悪縁男子!~心ごとアイツに奪われて~

柳のことはあっさりと頭の片隅に追いやられ、沈んだ気持ちのまま二日が経った。

春休みはすぐそこまで来ているけど、こんな状態のまま突入するのも嫌だな……。


そんなことを考えながら、化学の授業のため実験室に入ると、薬品の独特な匂いが鼻につく。

一つため息を漏らした時、背にしていた実験室の扉がバーンと勢い良く開かれ、あたしは教科書やペンケース共々吹っ飛ばされた。


「ぎゃっ!? いったー!」

「あら、ゴメンナサイ」


白々しく謝るのは、忌まわしきリカお嬢様だ。

彼女のこの単純明快な悪意は、陰湿な嫌がらせとはやっぱりどこか違う。

今は清々しささえ感じるよ……。


どうやらチャックが開いていたらしいペンケースから、ペンが飛び出て散らばってしまった。

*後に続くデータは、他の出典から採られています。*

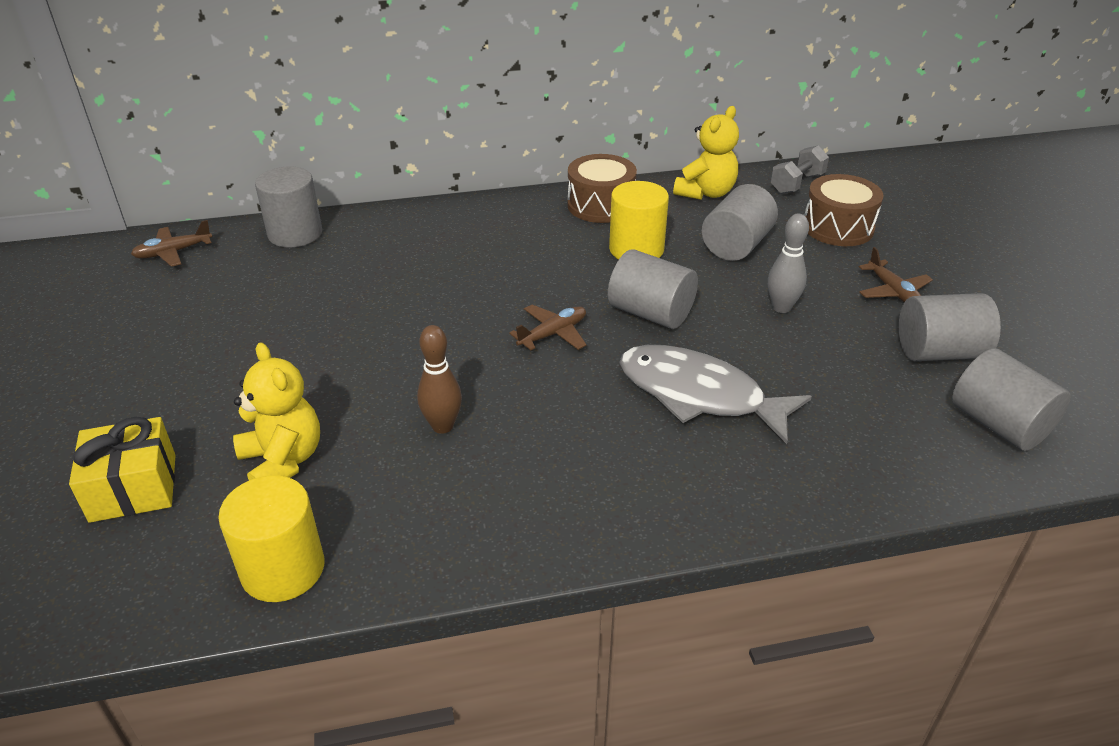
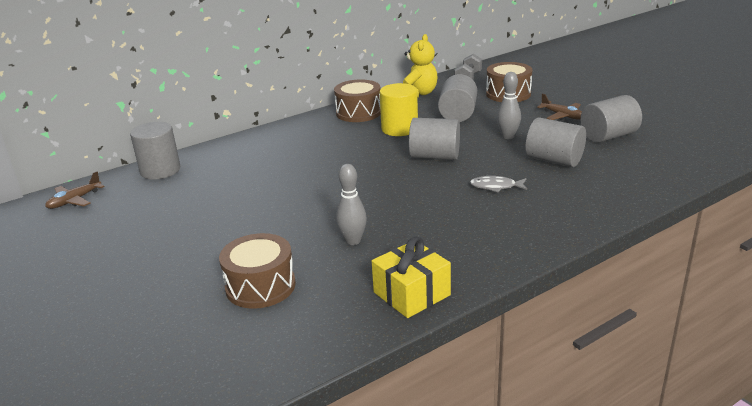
camera: 20 degrees left, 10 degrees down
yellow gift [69,417,176,523] -> yellow gift moved to [372,237,451,318]
yellow cylinder [218,475,324,602] -> none
yellow teddy bear [233,342,320,480] -> brown drum [219,233,296,309]
brown bowling pin [417,325,462,434] -> grey bowling pin [336,164,367,245]
brown plane [510,305,587,350] -> none
grey fish [619,345,812,444] -> grey fish [470,176,527,192], size x0.46
grey cylinder [952,348,1071,451] -> grey cylinder moved to [525,117,586,167]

リカを一瞥した後、膝をついたままそれを拾うあたしを、亜美も手伝ってくれる。


「ひよちゃん、大丈夫?」

「へ、へーき……」

「言っておくけど、今のはわざとじゃないわよ。そんなとこでぼーっとしてるひよりが悪いの」


やっぱりムカつくー!!

腕を組んで上から見下ろすリカは、お嬢様じゃなくて女王様でしょ、絶対。